The Extremely Large Telescope (ELT) is one of the world’s most ambitious scientific projects. It will have a primary mirror with a diameter of 39 metres, consisting of 798 uniquely shaped hexagonal mirror segments, each with a diameter of approximately 1.5 metres. It has been planned by the European Southern Observatory (ESO), whose headquarters are in Munich, Germany, and is under construction in Chile on the Cerro Armazones at an altitude of 3046 metres. “First light” is planned for 2027.
The contract to manufacture the mirror segments for the main mirror was tendered by ESO and awarded to Safran Reosc in France, a worldwide leader in telescope optics manufacturing. Safran built a dedicated factory in Poitiers, France, to produce a total of 931 mirror segments (including 133 spare mirrors).
For the form measurement in production, Safran Reosc approached Hexagon for the development of a dedicated production metrology system. The aim is to determine the form and curvature of the mirror segments with an array of optical sensors with an uncertainty U (99%) < 20 nm (the thickness of a human hair is around 50 000 nm) in one measurement in production.
Based on Hexagon’s unique Absolute Multiline Technology, which has a proven track record in scientific and industrial implementations, a specialised measurement system was developed for this specific application.
Safran Reosc proposed a design with 19 sensors oriented toward the optical surface and distributed over the surface of the part. The sensors are zeroed on a reference surface that can either be spherical or flat. The sensors measure a distance to the surface under test that is used to compute the absolute form error (including curvature).
The challenge is to ensure the accuracy of the sensors to the desired degree even when measuring an uncoated, partially reflective surface. Furthermore, due to the curvature of the mirrors, the sensors need to measure on surfaces with varying orientations. Based on multiple optical simulations, Hexagon developed a unique sensor design, which was scrutinised by an external institution.

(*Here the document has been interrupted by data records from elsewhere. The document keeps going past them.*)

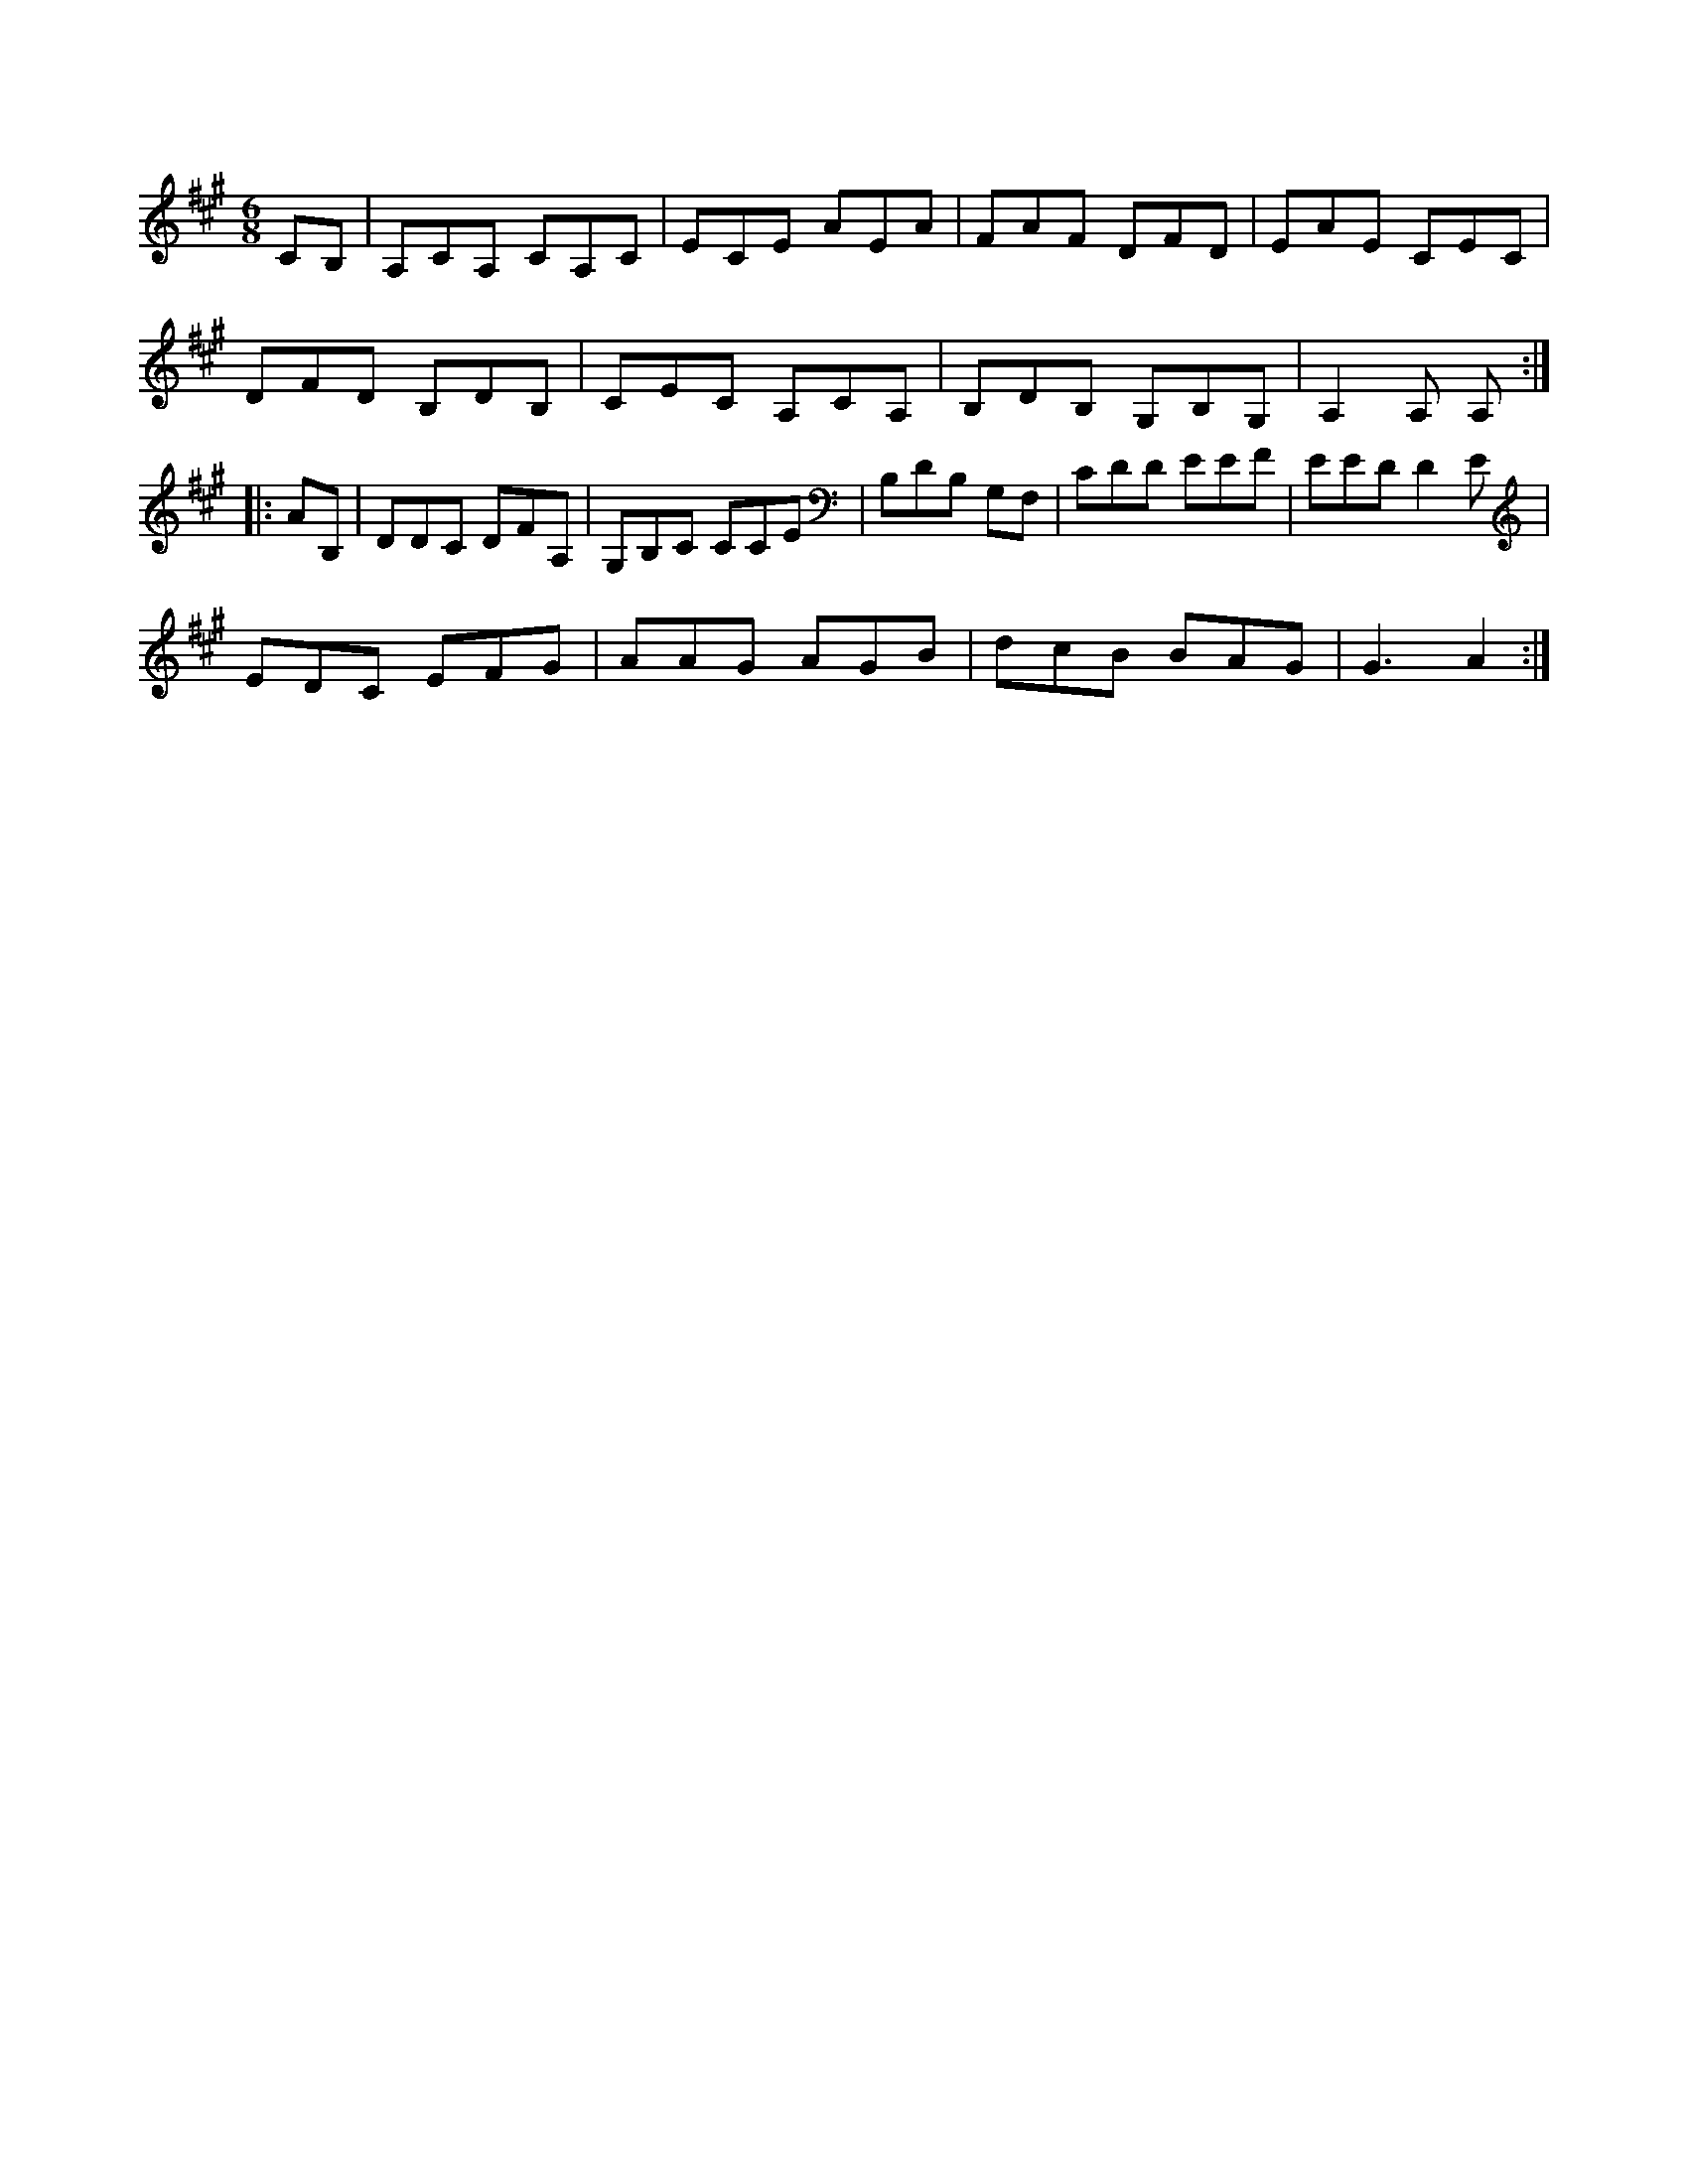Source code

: X:1
M:6/8
K:A
CB,|A,CA, CA,C|ECE AEA|FAF DFD|EAE CEC|
DFD B,DB,|CEC A,CA,|B,DB, G,B,G,|A,2A, A,::
AB,|DDC DFA,|G,B,C CCE|B,DB, G,F,|CDD EEF|EED D2E|
EDC EFG|AAG AGB|dcB BAG|G3 -A2:|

It turned out that finding an independent laboratory to verify the required sensor performance was a challenge on its own; only the Institute for Production Metrology at the University of Erlangen could provide both the equipment and know-how for the task. A team of Hexagon and Safran R&D engineers supported and witnessed the experiments, which ultimately proved the sensor specification over the entire measurement range and on varying surface orientations.
Today the system is in operation at the Safran Reosc facility to produce the mirror segments for the ELT, assuring the form quality of the mirror segments before they are delivered to the ESO.
“The Hexagon Absolute Multiline System enables an independent and accurate form measurement of our mirrors,” explains Dr Camille Frapolli, ELT M1 Chief Engineer at Safran. “We appreciated the flexibility, transparency and technical expertise of the Hexagon team, which allowed us to achieve state-of-the-art performance in absolute length measurement on a nanometre scale. The form and curvature measurements performed using the Hexagon system play a key role in enabling the serial manufacturing of large mirrors.”
The form and curvature measurements performed using the Hexagon system play a key role in enabling the serial manufacturing of large mirrors.
Hexagon is proud that its technology has been able to contribute to this amazing project and help mankind to sharpen its view on the universe.